Page extract:
Absolutely!
Those who doubted Bradley McGee's seriousness about being a contender at the Tour de France better...
An interview with Bradley McGee, May 7, 2005
Those who doubted Bradley McGee's seriousness about being a contender at the Tour de France better think again. As Anthony Tan found out at the Tour de Romandie, the smooth-talking Sydneysider is back on track, and ready to give the race around France the best shot of his life.
It was curious to see Bradley McGee towards the back of the pack on the third stage of the Tour de Romandie last week.
In 2004, after a spending his earlier years as a noted prologue and time trial specialist, he openly announced his intention to target the general classification of the Grand Tours. This he seemed to do with apparent ease, almost winning the final time trial at the aforementioned race before a top 10 overall finish, then going on to a convincing prologue victory and finishing as the eighth-best rider at that year's Giro d'Italia.
The next logical step was the Tour de France. But things went horribly wrong at Le Tour, which saw him abandon after less than a week completed. "I don't know what to say. I just haven't got anything," said a stunned McGee to Cyclingnews at the time. "It's like I've only got one leg. I've never been in this position before. Never thought I would be, either.

Job 1:
Copy the passage of the Bradley McGee interview from "In 2004, after" up to and including "year's Giro d'Italia.".

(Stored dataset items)
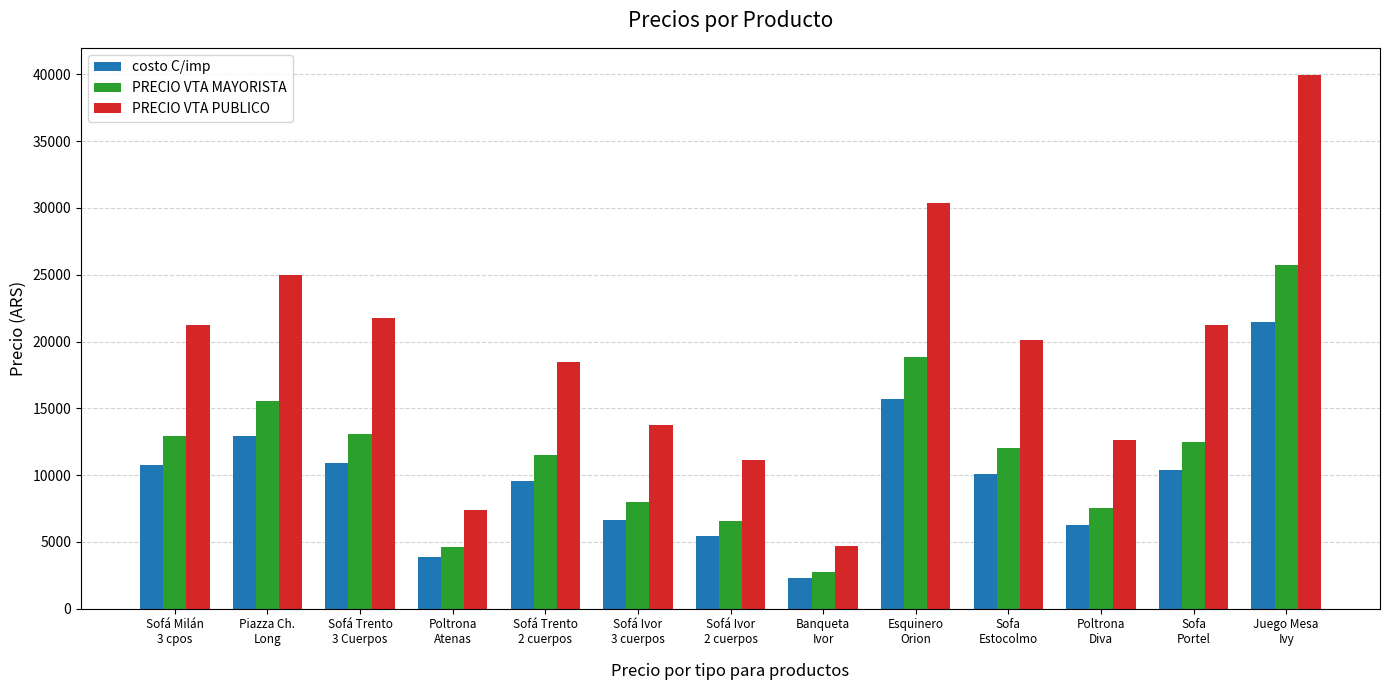

What is the value of the costo C/imp bar at the 5th from the left?

9559.0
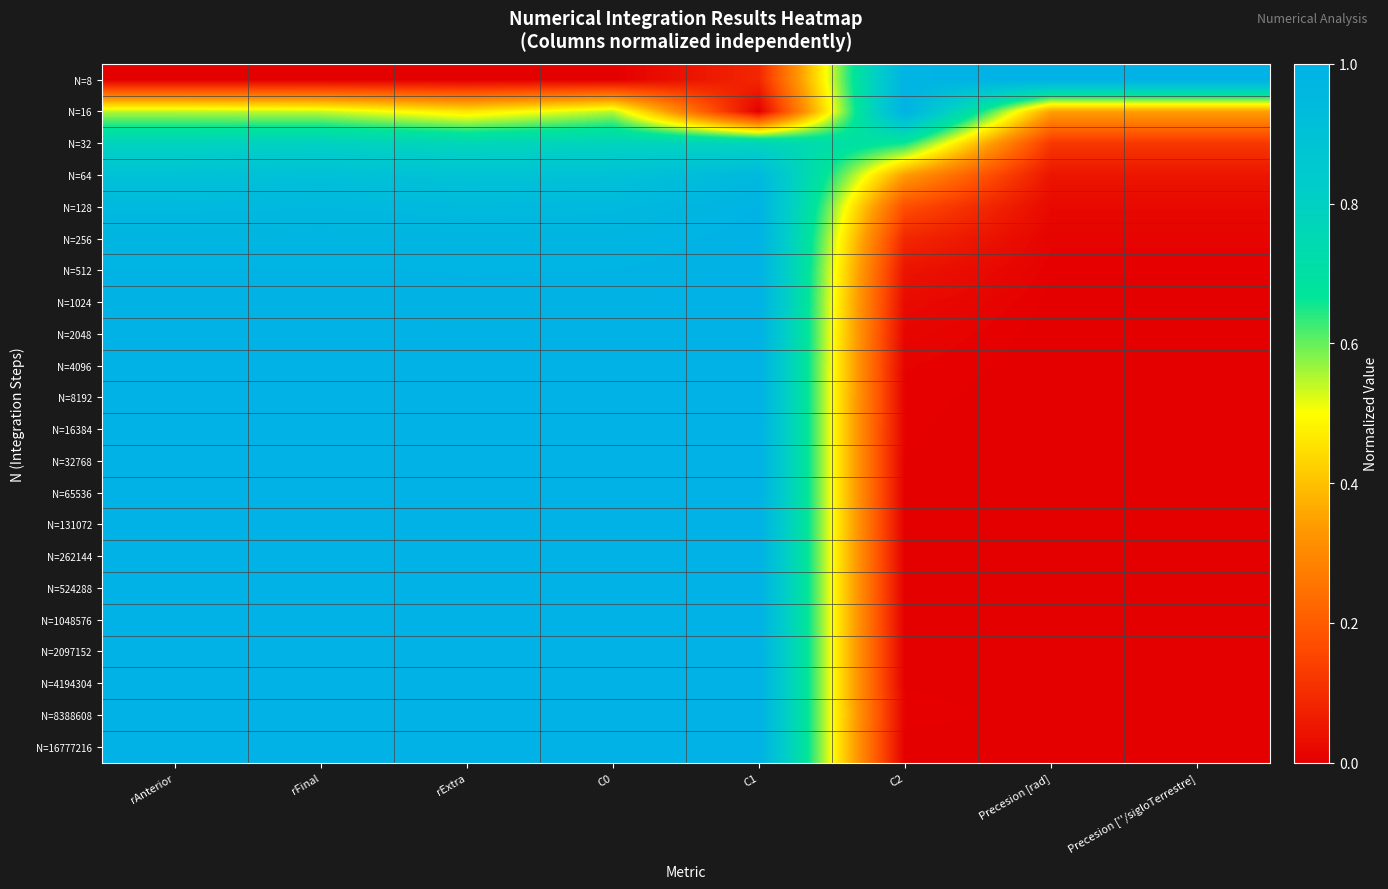

At which category does the chart reach its minimum across all series?

rAnterior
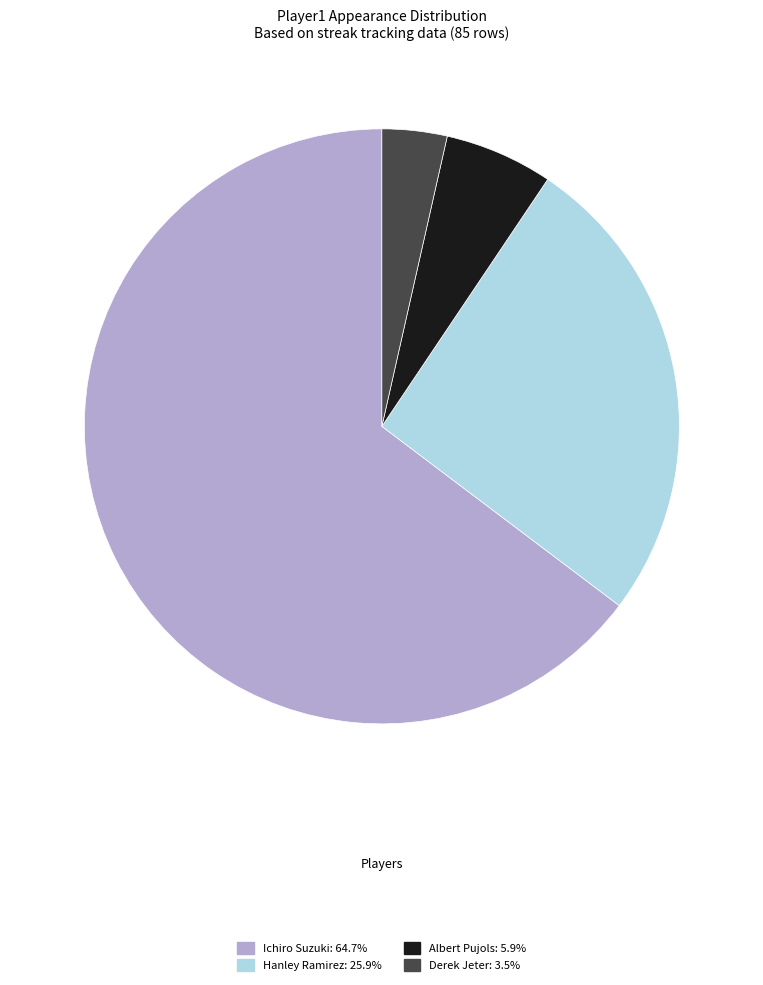

Count the number of slices in the pie.

4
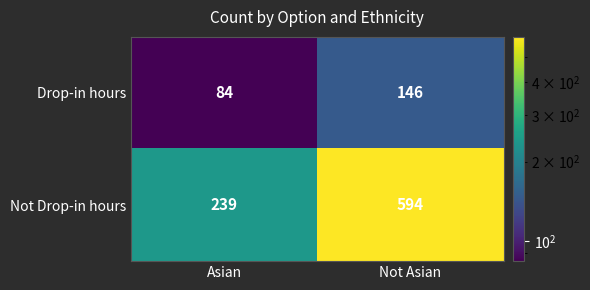

Is it true that Not Drop-in hours equals 385 at Asian?

False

Job 2:
Repeat the whole listing of stored dataset items word for word, leaving out the pictures.

Answer space 1:
In 2004, after a spending his earlier years as a noted prologue and time trial specialist, he openly announced his intention to target the general classification of the Grand Tours. This he seemed to do with apparent ease, almost winning the final time trial at the aforementioned race before a top 10 overall finish, then going on to a convincing prologue victory and finishing as the eighth-best rider at that year's Giro d'Italia.

Answer space 2:
What is the value of the costo C/imp bar at the 5th from the left?

9559.0

At which category does the chart reach its minimum across all series?

rAnterior

Count the number of slices in the pie.

4

Is it true that Not Drop-in hours equals 385 at Asian?

False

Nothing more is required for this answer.